A Walk on the Dark Side: Learning from Corporate Use of Behavioral Economics

Keyword: 
Social security
Topic: 
Poverty - Inequality - Aid Effectiveness


This article was previously published in the Ideas Matters Blog, on November 21, 2018.


I recently attended the IlleXBehavior Meeting in Chicago, a gathering of  behavioral and tech consultancies and some of the largest companies in the United States. The meeting focuses on the latest insights from behavioral economics and neuroscience, and I must admit I was a bit skeptical at first. I half-expected the meeting to be a festival of manipulation, in which specialists discussed ever more ingenious ways to nudge customers into buying useless (and even harmful) products.  To my surprise, there was little of that. Most of the panels dealt with understanding the customer better, providing better customer experiences, and avoiding customer alienation.

The most compelling aspect of the meeting, however, was what it revealed about how advanced the private sectors is  in its use of  behavioral economics compared to the public sector. A few takeaways:

The Private Sector’s Superior Technology and Resources

In the public sector we consider ourselves lucky if we have money to test a message on a small focus group. By contrast, the private sector has the privilege of testing messages on large groups of customers. It can use  eye-tracking technologies that indicate where the individual is (or is not) looking and for how long; sensory tracking and facial coding to measure people’s emotions in real time; and heart-rate sensors and brain-scanning tools to examine how a person is receiving, evaluating, and responding to stimuli. Imagine how much more precise we could make our interventions in the public sector if we had access to those technologies.

Differences in the Ability to Deliver Messages

In the public sector we still rely on printed messages and letters. The private sector, by contrast, not only uses advertising and a large variety of media. It employs  virtual reality and even haptics to enhance a subject’s experience. Haptics allows a person to get sensory feedback from a computer or digital device. That could mean feeling the footsteps of a racing athlete through her cellphone during an ad for sports equipment.  Or it could be digitally experiencing the sensation of stirring a cocktail during a liquor ad. Haptics adds a new sensory dimension to a visual and auditory experience and, when of high quality, can dramatically improve persuasion and enhance the impact of interventions. Consider, for example, the potential of digitally transmitting the terrifying experience of a car accident for a public sector intervention on road safety.

Faster Evaluations

There is a big difference between evaluating an intervention on long-term educational achievement and the impact of an advertising campaign on product sales. Still the use of technologies common in advertising has the advantage of quickly revealing how  people use products once they are sold. Advertisers are even mounting invisible chips behind a product label (with customers’ permission) to record when, where and how a person used the product. In the public sector, the benefits of such technologies would be immense. In countries where behavioral interventions are employed to improve food delivery to the poor, for example, precise knowledge of their consumption of food might be used to both improve the interventions and the contents of the food basket. 

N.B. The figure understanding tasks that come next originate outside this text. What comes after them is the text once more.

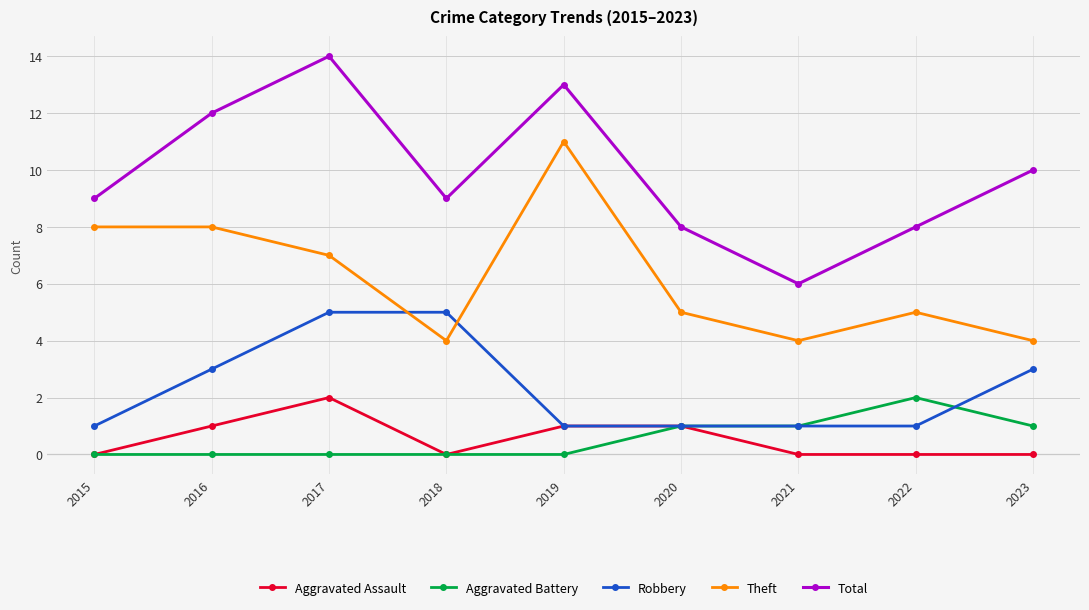

Reading right to left, what are all the values shown in this chart?

Aggravated Assault: 0	0	0	1	1	0	2	1	0
Aggravated Battery: 1	2	1	1	0	0	0	0	0
Robbery: 3	1	1	1	1	5	5	3	1
Theft: 4	5	4	5	11	4	7	8	8
Total: 10	8	6	8	13	9	14	12	9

Better Understanding of Populations and Context

Many public sector interventions are applied to broad categories of people The private sector, by contrast, has used more precise group segmentation (white people versus minorities, young-old; female-male; millennial-gen x-baby boomer) to get a better grasp of the populations they are working with, as well as occasion segmentation (the way people behave at different times and circumstances) to better pinpoint the contexts in which interventions are effective.

Taking Networks Into Account

The private sector makes a big effort to ensure that the people who first use a new product  spread the word. A Hollywood celebrity who raves about a new tennis racquet to her million followers on Twitter does a better job boosting sales than the computer geek. Public sector interventions are no different. The public sector needs to ensure that those who first experience an intervention have broad and influential networks so that the message effectively spreads. And that applies to everything from interventions to increase childhood vaccinations to those that increase tax compliance. 

Need for More Research

 Eye-tracking technology; haptics; invisible chips: the money, brainpower, and technical innovation that go into modern advertising can inspire awe. Nonetheless, even leaders in that field acknowledge that more than half of the money spent on advertising is wasted because it lacks research that uses behavioral insights to get better results. “Firms use research as drunk people use lampposts– to gain support when they need it instead of using it to illuminate the path forward,” remarked a participant in one of the panels. Whether that is an apt metaphor for what goes on in the public sector is debatable. But it goes without question that if the private sector needs to do a lot more research, so does the public sector to maximize the full potential of behavioral interventions to improve lives.